Work instruction: Pick out each line in the records that contains the string "dataregisters". Case counts.

Exercise material:
★ ★ ★ ★ ★

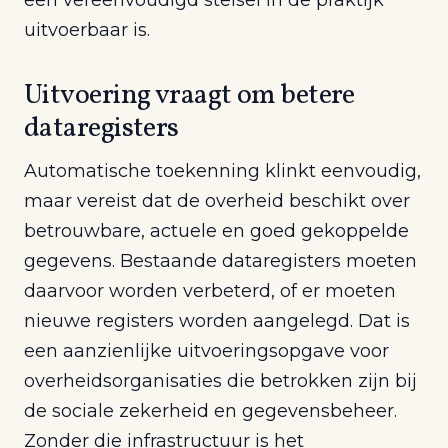
een vereenvoudigd stelsel in de praktijk
uitvoerbaar is.
Uitvoering vraagt om betere
dataregisters
Automatische toekenning klinkt eenvoudig,
maar vereist dat de overheid beschikt over
betrouwbare, actuele en goed gekoppelde
gegevens. Bestaande dataregisters moeten
daarvoor worden verbeterd, of er moeten
nieuwe registers worden aangelegd. Dat is
een aanzienlijke uitvoeringsopgave voor
overheidsorganisaties die betrokken zijn bij
de sociale zekerheid en gegevensbeheer.
Zonder die infrastructuur is het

★ ★ ★ ★ ★

Answer section:
dataregisters
gegevens. Bestaande dataregisters moeten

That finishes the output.